[Data records]
"""
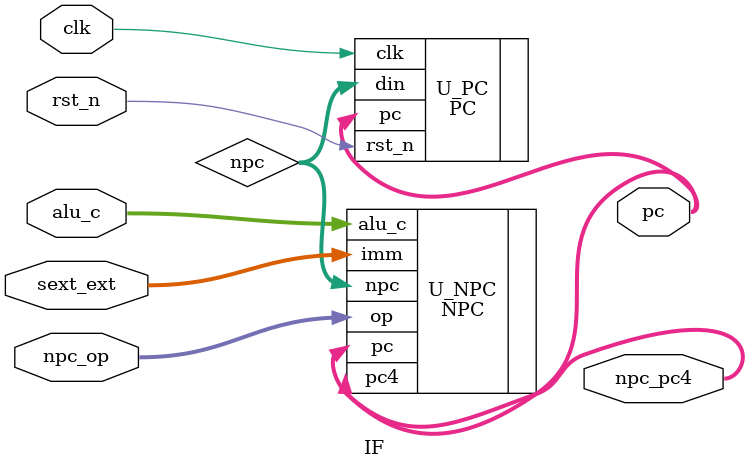
<source format=v>
module IF (
    input  wire        clk     ,
    input  wire        rst_n   ,

    input  wire [1:0]  npc_op  ,

    input  wire [31:0] sext_ext,
    input  wire [31:0] alu_c   ,

    output wire [31:0] pc      ,
    output wire [31:0] npc_pc4
);

wire [31:0] npc;

PC U_PC (
    // input
    .clk   (clk     ),
    .rst_n (rst_n   ),
    .din   (npc     ),
    // output
    .pc    (pc      )
);

NPC U_NPC (
    // input
    .op    (npc_op  ),
    .pc    (pc      ),
    .imm   (sext_ext),
    .alu_c (alu_c   ),
    // output
    .npc   (npc     ),
    .pc4   (npc_pc4 )
);

endmodule

</source>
"""
Print the records above exactly, minus pictures.

### Task result
<source format=v>
module IF (
    input  wire        clk     ,
    input  wire        rst_n   ,

    input  wire [1:0]  npc_op  ,

    input  wire [31:0] sext_ext,
    input  wire [31:0] alu_c   ,

    output wire [31:0] pc      ,
    output wire [31:0] npc_pc4
);

wire [31:0] npc;

PC U_PC (
    // input
    .clk   (clk     ),
    .rst_n (rst_n   ),
    .din   (npc     ),
    // output
    .pc    (pc      )
);

NPC U_NPC (
    // input
    .op    (npc_op  ),
    .pc    (pc      ),
    .imm   (sext_ext),
    .alu_c (alu_c   ),
    // output
    .npc   (npc     ),
    .pc4   (npc_pc4 )
);

endmodule

</source>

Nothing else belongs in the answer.